━━━━━ Stored rows ━━━━━
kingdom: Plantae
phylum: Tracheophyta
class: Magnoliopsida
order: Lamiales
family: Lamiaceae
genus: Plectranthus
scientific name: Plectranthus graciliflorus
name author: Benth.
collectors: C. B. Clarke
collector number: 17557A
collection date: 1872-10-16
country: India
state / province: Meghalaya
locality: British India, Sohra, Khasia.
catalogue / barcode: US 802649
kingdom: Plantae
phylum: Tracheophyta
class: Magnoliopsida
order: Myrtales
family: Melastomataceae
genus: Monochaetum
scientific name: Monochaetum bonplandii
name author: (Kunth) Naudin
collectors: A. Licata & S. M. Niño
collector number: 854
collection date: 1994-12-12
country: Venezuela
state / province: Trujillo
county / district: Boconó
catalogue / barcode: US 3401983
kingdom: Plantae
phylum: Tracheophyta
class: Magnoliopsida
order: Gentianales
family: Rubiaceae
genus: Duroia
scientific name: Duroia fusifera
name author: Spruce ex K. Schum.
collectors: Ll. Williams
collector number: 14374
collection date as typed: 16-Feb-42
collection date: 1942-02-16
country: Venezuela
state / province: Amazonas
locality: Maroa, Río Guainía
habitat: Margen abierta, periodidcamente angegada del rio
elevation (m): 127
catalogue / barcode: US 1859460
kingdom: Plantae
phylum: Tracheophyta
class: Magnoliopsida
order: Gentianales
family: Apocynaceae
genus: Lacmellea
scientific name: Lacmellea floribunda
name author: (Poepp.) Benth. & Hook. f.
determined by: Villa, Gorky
━━━━━
_Stated task_.
Rewrite all the data above with every "catalogue" changed to "catalog" and everything else left as it is.

_Task result_.
kingdom: Plantae
phylum: Tracheophyta
class: Magnoliopsida
order: Lamiales
family: Lamiaceae
genus: Plectranthus
scientific name: Plectranthus graciliflorus
name author: Benth.
collectors: C. B. Clarke
collector number: 17557A
collection date: 1872-10-16
country: India
state / province: Meghalaya
locality: British India, Sohra, Khasia.
catalog / barcode: US 802649
kingdom: Plantae
phylum: Tracheophyta
class: Magnoliopsida
order: Myrtales
family: Melastomataceae
genus: Monochaetum
scientific name: Monochaetum bonplandii
name author: (Kunth) Naudin
collectors: A. Licata & S. M. Niño
collector number: 854
collection date: 1994-12-12
country: Venezuela
state / province: Trujillo
county / district: Boconó
catalog / barcode: US 3401983
kingdom: Plantae
phylum: Tracheophyta
class: Magnoliopsida
order: Gentianales
family: Rubiaceae
genus: Duroia
scientific name: Duroia fusifera
name author: Spruce ex K. Schum.
collectors: Ll. Williams
collector number: 14374
collection date as typed: 16-Feb-42
collection date: 1942-02-16
country: Venezuela
state / province: Amazonas
locality: Maroa, Río Guainía
habitat: Margen abierta, periodidcamente angegada del rio
elevation (m): 127
catalog / barcode: US 1859460
kingdom: Plantae
phylum: Tracheophyta
class: Magnoliopsida
order: Gentianales
family: Apocynaceae
genus: Lacmellea
scientific name: Lacmellea floribunda
name author: (Poepp.) Benth. & Hook. f.
determined by: Villa, Gorky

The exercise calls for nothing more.